New insights into the origins of our universe

 

New data released today by the Atacama Cosmology Telescope (ACT) in Chile indicate our universe is around 13.8 billion years old, matching the measurements made by the Planck satellite in 2015, and calling into question the 2019 findings of another research group that determined the age of the universe to be much younger than what the Planck satellite had predicted. That study had measured the movement of galaxies to come up with their number, while the ACT measured polarized light to reach its conclusions.

Mark Halpern, UBC professor in the department of physics and astronomy, is part of the international team collaborating on the ACT, which includes scientists from 41 institutions in seven countries. We spoke with Halpern about these new findings, and their significance.
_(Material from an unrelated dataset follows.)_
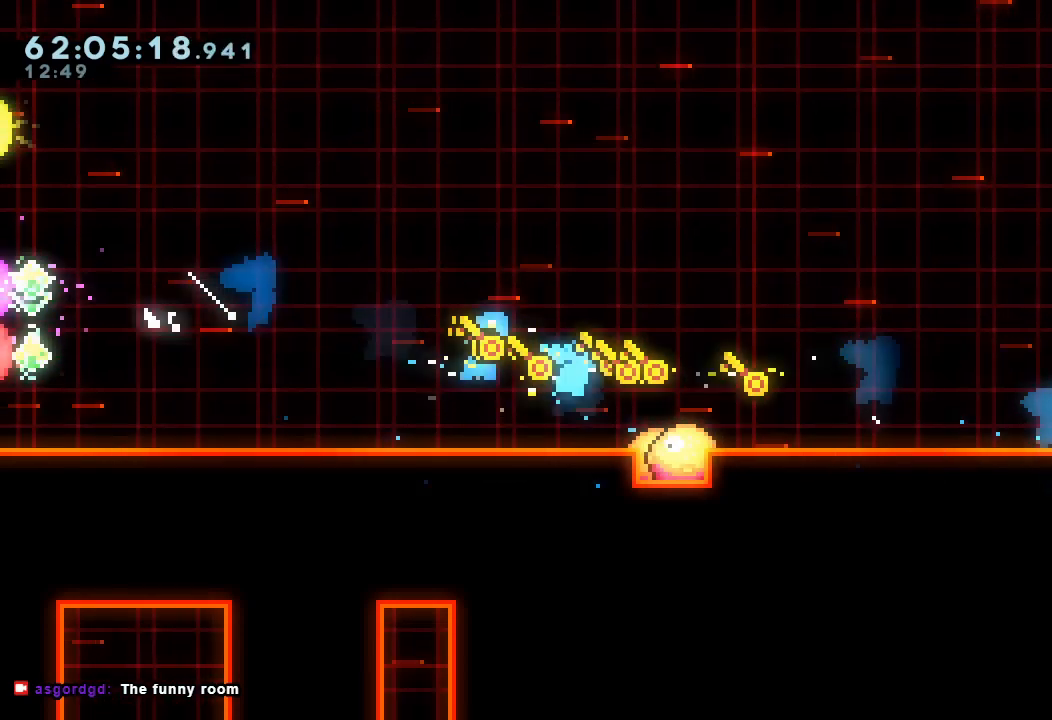
{"keys": ["a", "down", "right", "s"], "events": [[33, "s", "up"], [67, "d", "down"], [100, "s", "down"], [167, "d", "up"], [300, "s", "up"], [333, "d", "down"], [333, "s", "down"], [400, "d", "up"]]}
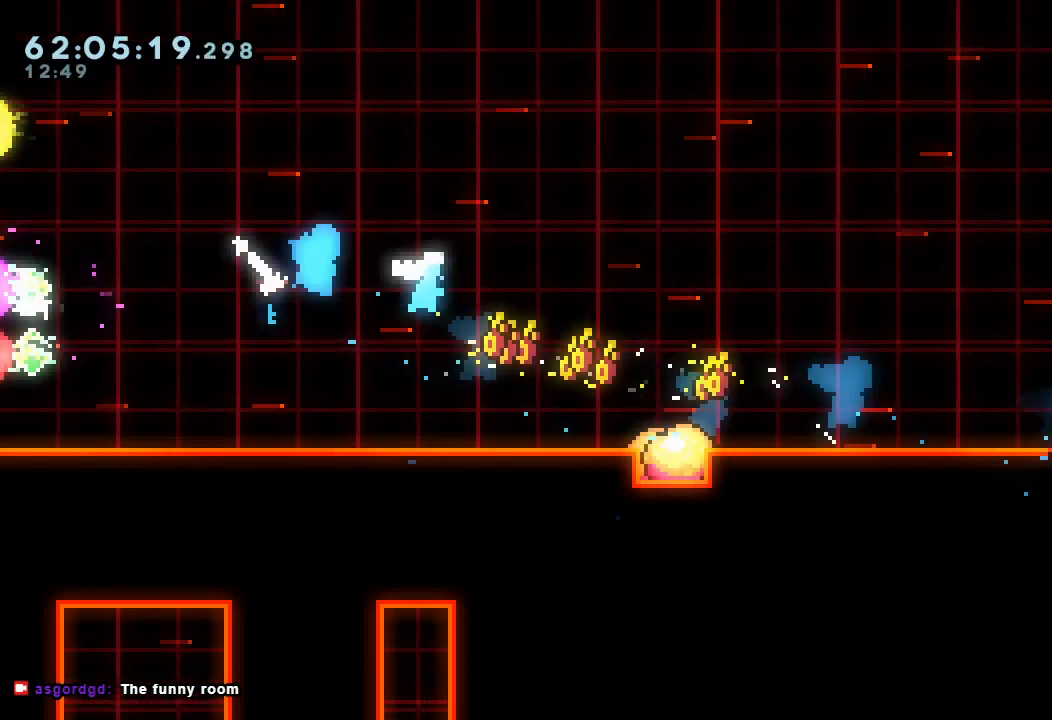
{"keys": ["a", "down", "right", "s"], "events": [[33, "s", "up"], [67, "d", "down"], [133, "s", "down"], [167, "d", "up"], [300, "s", "up"], [367, "d", "down"], [400, "s", "down"], [467, "d", "up"]]}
How does the ACT telescope work? 

The Atacama Cosmology Telescope is a six-metre diameter telescope with a very sensitive camera which measures polarized light. It is one of the highest elevation observatories in the world, located along the ridge of the Chilean Andes to avoid having to look through wet air. The telescope itself was built by Empire Dynamic Systems in Port Coquitlam, and taken from Vancouver to Chile by boat.

It is tuned to work at wavelengths near a few millimetres, where the brightest thing in the sky is a thermal glow left over from the plasma which filled the early universe. ACT spends all of its time scanning back and forth, making the most sensitive maps it can of cosmic structure. What is new in this data release is that our measurements of polarization are very precise. The brightness of the sky tells us about structure in the early universe. Polarization tells us about motion. Together, the data give us a very detailed picture of the dynamics.

 

Atacama Cosmology Telescope

A portion of a new picture of the oldest light in the universe taken by the Atacama Cosmology Telescope. This part covers a section of the sky 50 times the moon’s width, representing a region of space 20 billion light-years across. The light, emitted just 380,000 years after the Big Bang, varies in polarization (represented here by redder or bluer colors). Astrophysicists used the spacing between these variations to calculate a new estimate for the universe’s age. Credit: ACT Collaboration

What do these new findings tell us about the age of the universe? And why is this significant? 

The significance of these results, for me, is that even with improved data and better understanding, our model of the universe is holding up very well. The age is not really the big deal here. We used to think the universe was around 13.77 billion years old, plus or minus 40 million years. Now we believe it is 13.79 billion years old, plus or minus 21 million years.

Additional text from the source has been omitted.